Data for analysis -
########################################
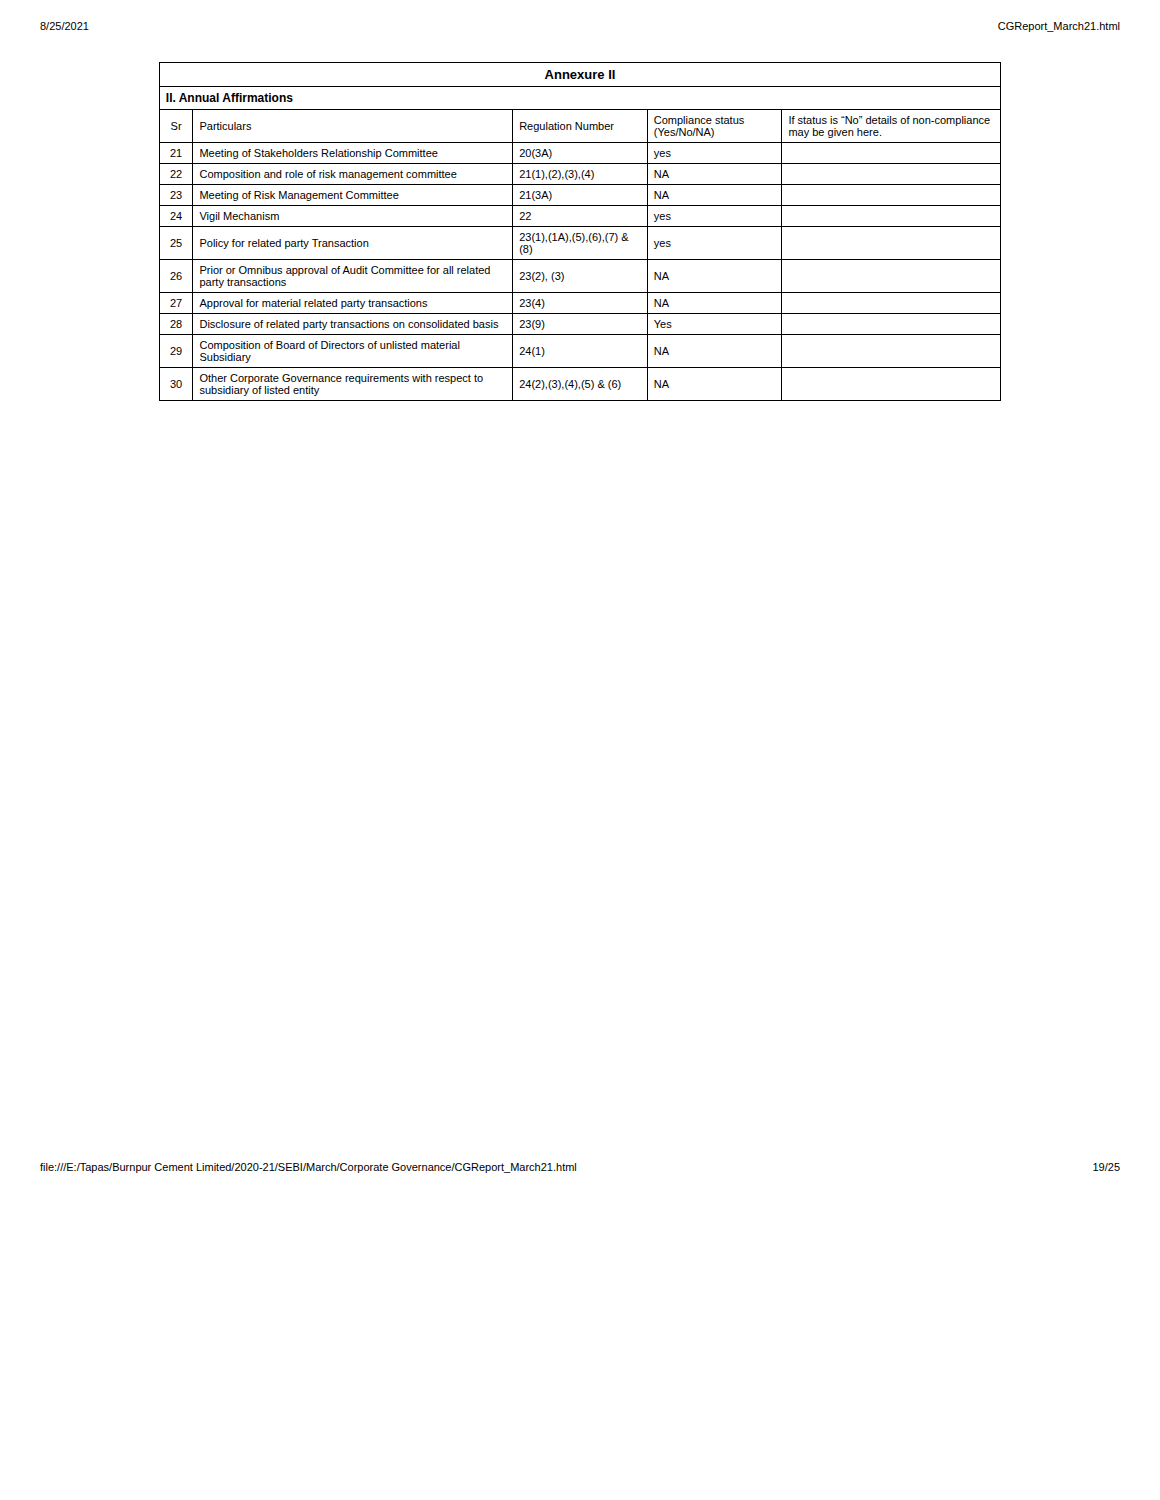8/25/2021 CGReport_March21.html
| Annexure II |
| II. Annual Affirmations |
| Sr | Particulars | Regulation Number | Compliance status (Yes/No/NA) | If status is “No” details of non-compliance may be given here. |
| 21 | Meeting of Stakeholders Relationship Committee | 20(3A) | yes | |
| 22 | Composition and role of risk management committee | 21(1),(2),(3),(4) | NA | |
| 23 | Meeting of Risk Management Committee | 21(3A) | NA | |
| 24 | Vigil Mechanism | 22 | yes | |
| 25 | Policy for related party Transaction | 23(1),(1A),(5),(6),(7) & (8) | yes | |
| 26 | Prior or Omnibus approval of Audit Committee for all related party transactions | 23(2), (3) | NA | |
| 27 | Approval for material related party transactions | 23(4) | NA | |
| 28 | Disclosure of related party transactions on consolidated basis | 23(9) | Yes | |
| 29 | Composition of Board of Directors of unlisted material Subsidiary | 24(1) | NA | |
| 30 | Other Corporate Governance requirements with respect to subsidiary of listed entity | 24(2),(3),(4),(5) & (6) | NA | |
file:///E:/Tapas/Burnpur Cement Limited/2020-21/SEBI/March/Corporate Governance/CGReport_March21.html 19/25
########################################
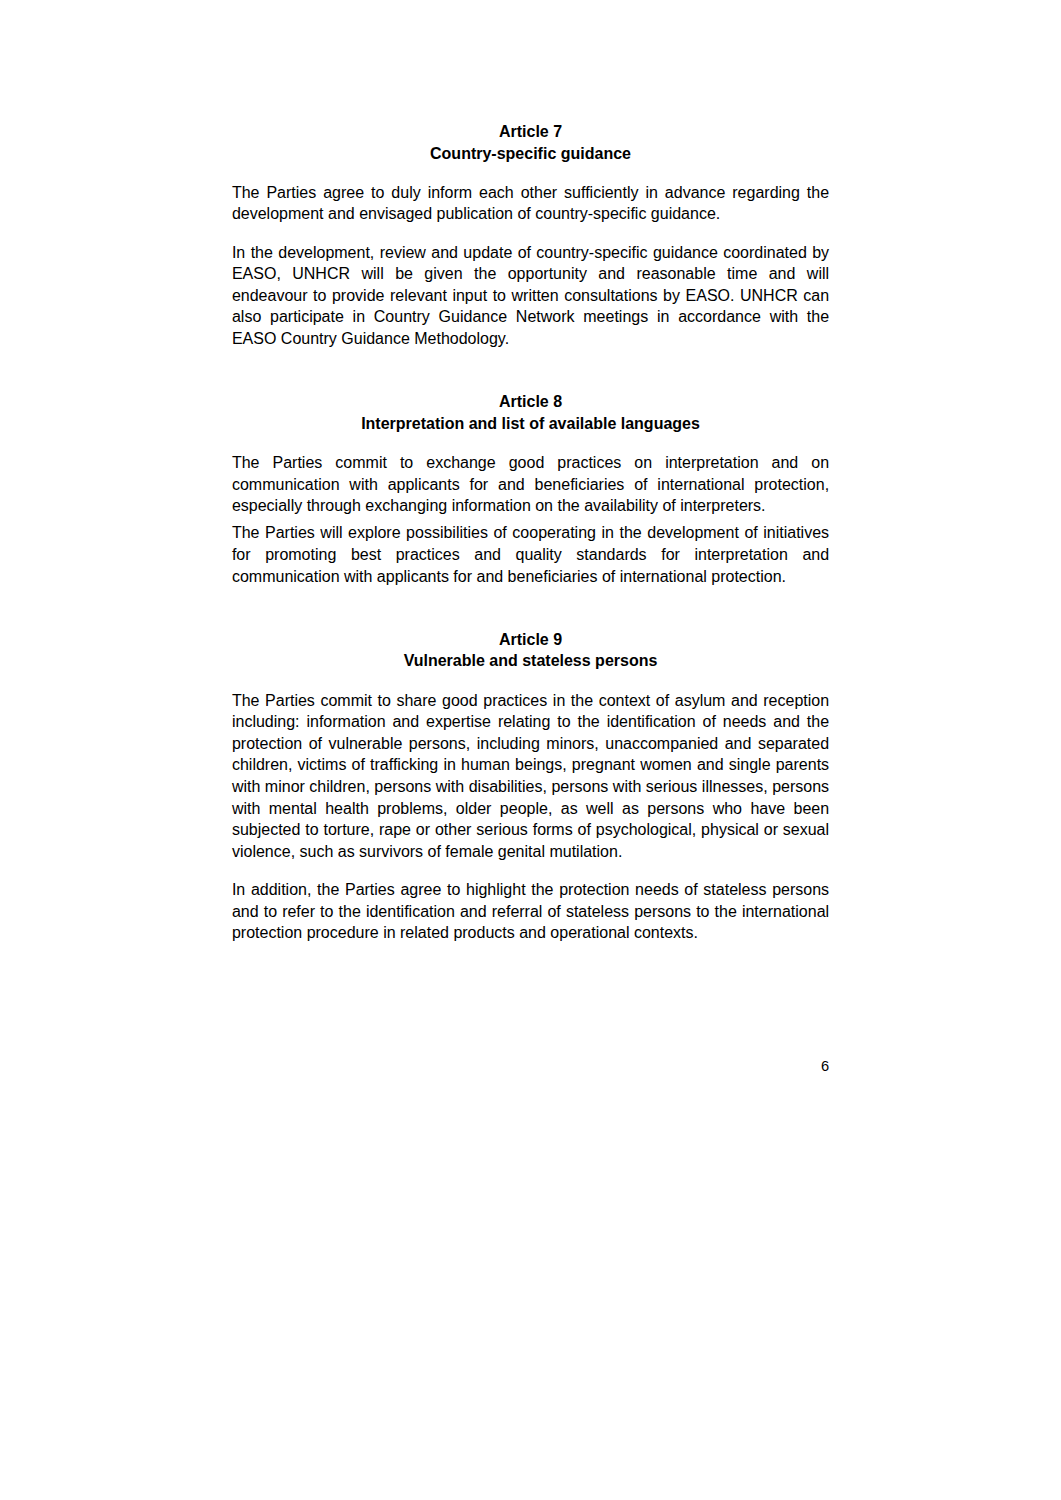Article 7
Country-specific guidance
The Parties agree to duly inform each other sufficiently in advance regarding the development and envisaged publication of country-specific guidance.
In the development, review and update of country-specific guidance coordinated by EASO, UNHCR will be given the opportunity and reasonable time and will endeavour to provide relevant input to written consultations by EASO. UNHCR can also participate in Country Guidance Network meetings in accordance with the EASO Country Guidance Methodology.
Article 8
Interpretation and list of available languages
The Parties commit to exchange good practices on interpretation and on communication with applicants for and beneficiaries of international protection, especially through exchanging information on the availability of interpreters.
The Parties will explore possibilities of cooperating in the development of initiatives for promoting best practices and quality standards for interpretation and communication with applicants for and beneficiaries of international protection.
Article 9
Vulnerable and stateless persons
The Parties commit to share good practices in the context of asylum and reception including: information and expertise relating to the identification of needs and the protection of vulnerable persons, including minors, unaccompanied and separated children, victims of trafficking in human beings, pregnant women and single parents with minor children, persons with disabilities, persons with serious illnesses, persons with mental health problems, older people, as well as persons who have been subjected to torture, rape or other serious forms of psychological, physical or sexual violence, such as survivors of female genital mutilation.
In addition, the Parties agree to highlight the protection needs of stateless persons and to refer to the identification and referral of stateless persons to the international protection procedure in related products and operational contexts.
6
########################################
What the task requires - In the entries above, identify each line that includes the string "material", then copy it.

Written answer -
| 27 | Approval for material related party transactions | 23(4) | NA | |
| 29 | Composition of Board of Directors of unlisted material Subsidiary | 24(1) | NA | |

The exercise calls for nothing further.